○…年末年始で「大怪獣のあとしまつ」という映画を見た。昨年公開されて、多くの不評をかった作品である。映画レビューでは「駄作」とまで言われているほどだ。しかし、通常の怪獣映画は怪獣を倒すまでの話が殆どであり、その倒した怪獣の死体処理に焦点を当てた映画はこれが初めて。いわば巨大な廃棄物処理を描くもの。あまりにも不評であったことにも、逆に興味を引かれた。
さほど長くもない、どちらかというとコメディ要素の強い映画だが、見終わってしばらくは感想を言葉に出来なかった。これがどういう映画なのか、しばらく考え込んでしまった。「面白い」「面白くない」と一概に評価できないのである。
映画ではとにかく人間が無力だ。人間は結局、怪獣を倒すことも、その死体の処理すらも満足にできなかった。そして無力なだけでなく、国内外の海外の政治家、怪獣の死体処理にあたる自衛隊や官僚、マスメディア、一般人も等しく愚かな姿をさらす。意味不明なセリフ回しや、とってつけたようなキスシーンが織り込まれるなか、主導権争いが繰り広げられ、作戦の失敗を確定づけられる現場。最後の最後では、人知を超えた力で死体は一気に処理される。それらすべてが「人は自分が思っているほど御大層な存在じゃない」というメッセージなのかもしれない、と思わせる。

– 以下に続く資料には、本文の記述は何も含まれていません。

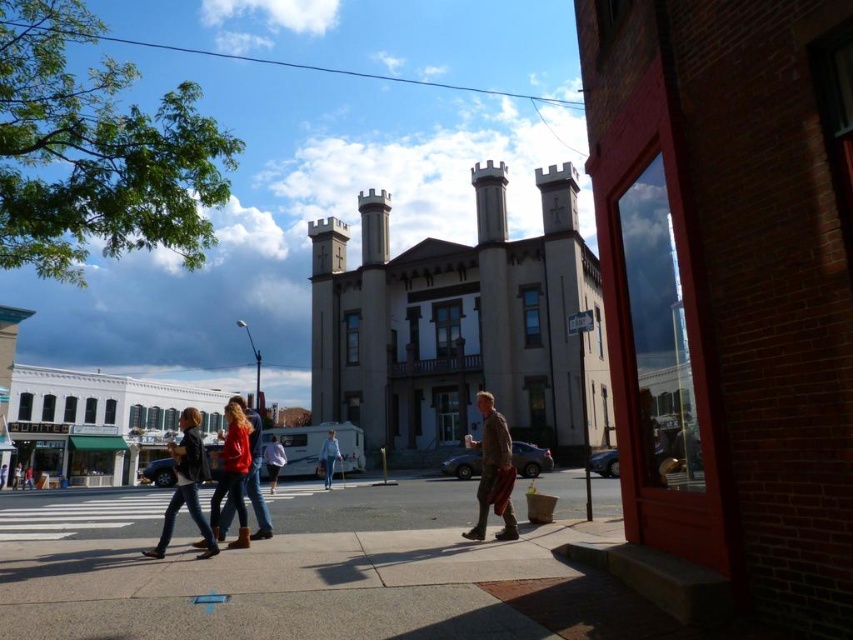
Question: Does red matte jacket at center appear under denim jacket at center?

Choices:
 (A) no
 (B) yes

Answer: (A)

Question: Which point is closer to the camera?

Choices:
 (A) (183, 458)
 (B) (28, 468)

Answer: (A)

Question: Is gray concrete sidewalk at lower center bigger than denim pants at center?

Choices:
 (A) yes
 (B) no

Answer: (A)

Question: Does brown textured pants at center have a lesser width compared to denim jacket at center?

Choices:
 (A) no
 (B) yes

Answer: (A)

Question: Which of the following is the farthest from the observer?

Choices:
 (A) denim jacket at lower left
 (B) denim jacket at center
 (C) denim pants at center
 (D) leather jacket at center

Answer: (A)

Question: Considering the real-world distances, which object is farthest from the denim pants at center?

Choices:
 (A) denim jacket at center
 (B) light blue fabric jacket at center
 (C) red cotton jacket at center
 (D) red matte jacket at center

Answer: (D)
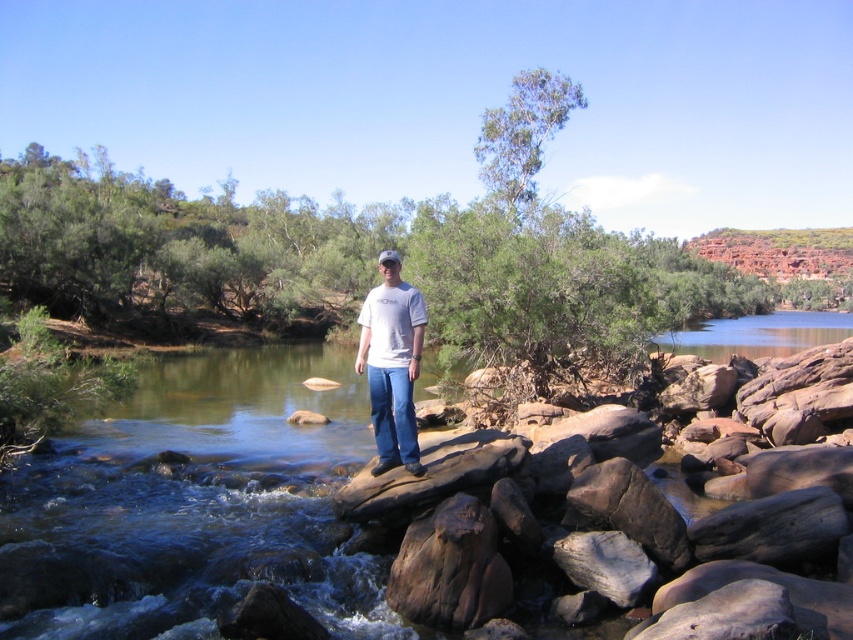
In the scene shown: Who is lower down, clear water at stream center or white cotton t-shirt at center?

clear water at stream center is below.

Does point (315, 474) lie behind point (407, 396)?

Yes, point (315, 474) is behind point (407, 396).

Is point (20, 481) in front of point (374, 356)?

No, (20, 481) is further to viewer.

This screenshot has width=853, height=640. Identify the location of clear water at stream center. (194, 506).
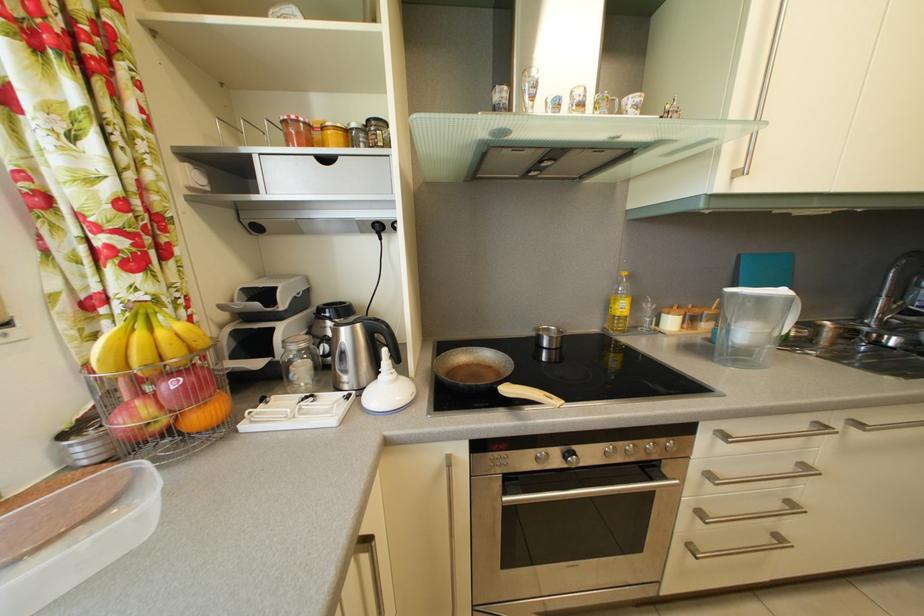
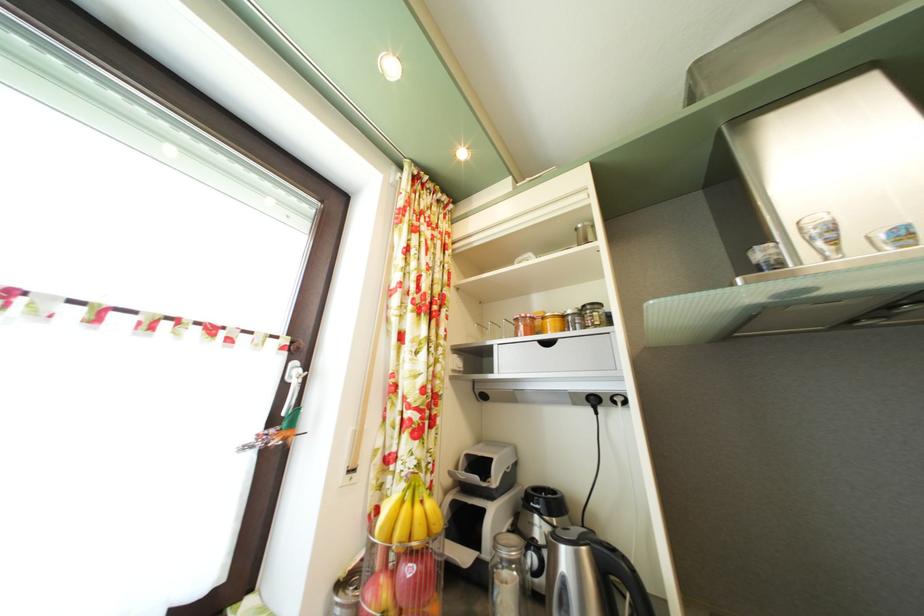
Where in the second image is the point corresponding to (367,333) from the first image?

(592, 556)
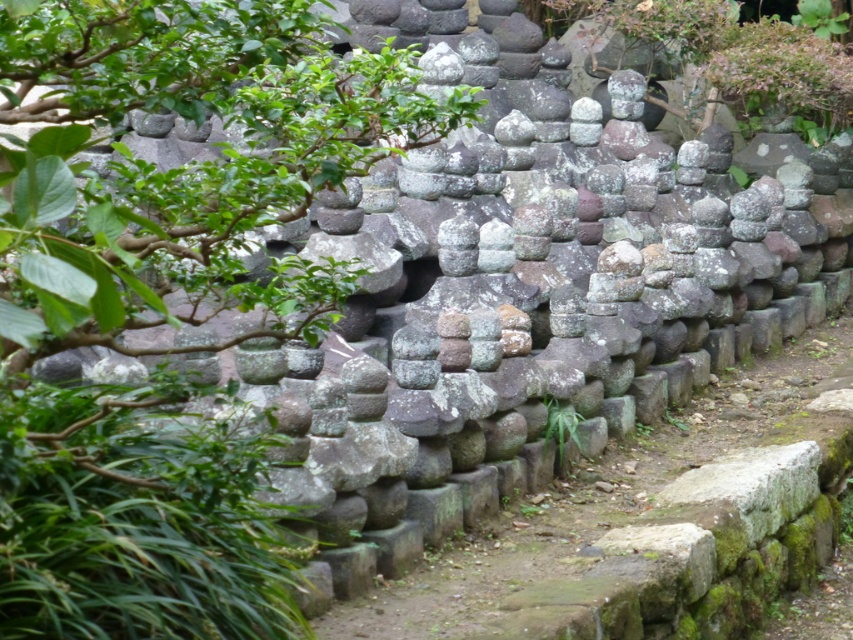
You are standing in front of the stone wall and want to place a small decoration. You have two points marked on the wall where you can place it. The points are labeled as point 1 at coordinates (437,129) and point 2 at coordinates (485,600). Which point is closer to you so that the decoration will be more visible?

Point 1 at coordinates (437,129) is closer to the viewer than point 2 at coordinates (485,600), so placing the decoration there will make it more visible.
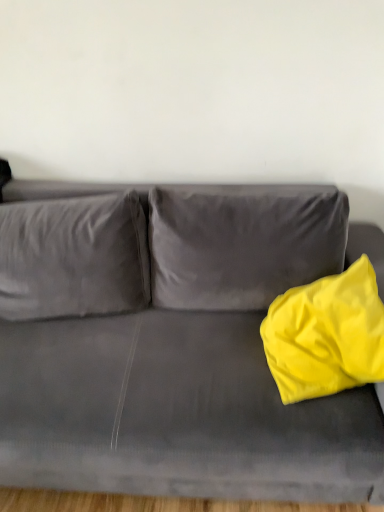
Question: Visually, is yellow fabric pillow at right positioned to the left or to the right of matte gray couch at center?

Choices:
 (A) right
 (B) left

Answer: (A)

Question: Is point (322, 359) positioned closer to the camera than point (379, 412)?

Choices:
 (A) farther
 (B) closer

Answer: (A)

Question: From their relative heights in the image, would you say yellow fabric pillow at right is taller or shorter than matte gray couch at center?

Choices:
 (A) tall
 (B) short

Answer: (B)

Question: Looking at the image, does matte gray couch at center seem bigger or smaller compared to yellow fabric pillow at right?

Choices:
 (A) big
 (B) small

Answer: (A)

Question: From the image's perspective, is matte gray couch at center positioned above or below yellow fabric pillow at right?

Choices:
 (A) above
 (B) below

Answer: (B)

Question: Based on their positions, is matte gray couch at center located to the left or right of yellow fabric pillow at right?

Choices:
 (A) right
 (B) left

Answer: (B)

Question: Considering the positions of matte gray couch at center and yellow fabric pillow at right in the image, is matte gray couch at center wider or thinner than yellow fabric pillow at right?

Choices:
 (A) thin
 (B) wide

Answer: (B)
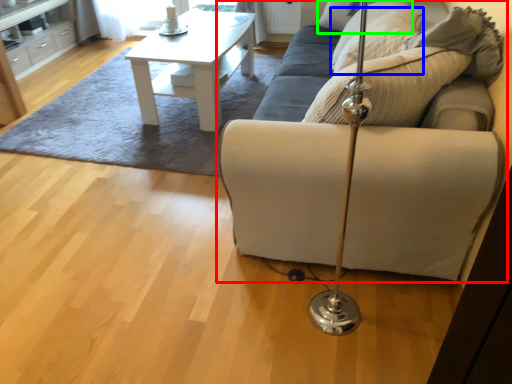
Question: Which is nearer to the studio couch (highlighted by a red box)? pillow (highlighted by a blue box) or pillow (highlighted by a green box).

Choices:
 (A) pillow
 (B) pillow

Answer: (A)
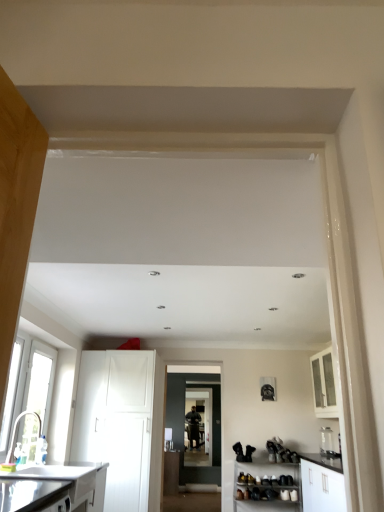
Question: From a real-world perspective, is white matte shoe rack at lower right, the 4th cabinetry positioned from the front, below white glossy countertop at lower left?

Choices:
 (A) yes
 (B) no

Answer: (A)

Question: Could white glossy countertop at lower left be considered to be inside white matte shoe rack at lower right, positioned as the 4th cabinetry in left-to-right order?

Choices:
 (A) no
 (B) yes

Answer: (A)

Question: Is the depth of white matte shoe rack at lower right, the 4th cabinetry positioned from the front, greater than that of white glossy countertop at lower left?

Choices:
 (A) no
 (B) yes

Answer: (B)

Question: Considering the relative positions of white matte shoe rack at lower right, marked as the second cabinetry in a right-to-left arrangement, and white glossy countertop at lower left in the image provided, is white matte shoe rack at lower right, marked as the second cabinetry in a right-to-left arrangement, to the right of white glossy countertop at lower left from the viewer's perspective?

Choices:
 (A) no
 (B) yes

Answer: (B)

Question: From the image's perspective, is white matte shoe rack at lower right, marked as the second cabinetry in a right-to-left arrangement, beneath white glossy countertop at lower left?

Choices:
 (A) no
 (B) yes

Answer: (B)

Question: Is white matte shoe rack at lower right, marked as the second cabinetry in a right-to-left arrangement, positioned before white glossy countertop at lower left?

Choices:
 (A) yes
 (B) no

Answer: (B)

Question: Is brushed metal sink at lower left bigger than white matte shoe rack at lower right, positioned as the 4th cabinetry in left-to-right order?

Choices:
 (A) no
 (B) yes

Answer: (A)

Question: Can you confirm if brushed metal sink at lower left is shorter than white matte shoe rack at lower right, positioned as the 4th cabinetry in left-to-right order?

Choices:
 (A) yes
 (B) no

Answer: (A)

Question: Does brushed metal sink at lower left have a smaller size compared to white matte shoe rack at lower right, the 4th cabinetry positioned from the front?

Choices:
 (A) yes
 (B) no

Answer: (A)

Question: From a real-world perspective, does brushed metal sink at lower left stand above white matte shoe rack at lower right, which is counted as the 2th cabinetry, starting from the back?

Choices:
 (A) yes
 (B) no

Answer: (A)

Question: From the image's perspective, is brushed metal sink at lower left above white matte shoe rack at lower right, marked as the second cabinetry in a right-to-left arrangement?

Choices:
 (A) no
 (B) yes

Answer: (B)

Question: Is brushed metal sink at lower left far away from white matte shoe rack at lower right, the 4th cabinetry positioned from the front?

Choices:
 (A) no
 (B) yes

Answer: (B)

とにかく徹頭徹尾、人間の無力さと愚かさを描いていくことに主眼を置いたような映画だ。これが駄作と言われるのは、見る人それぞれが抱く映画への期待を悉く裏切っているからなのではないかとすら思う。
見方を変えれば、これほど人間の愚かさを描きだしたコメディ映画もあまり記憶にない。予断を許さない今の世界の現状にもマッチしているようにも感じた。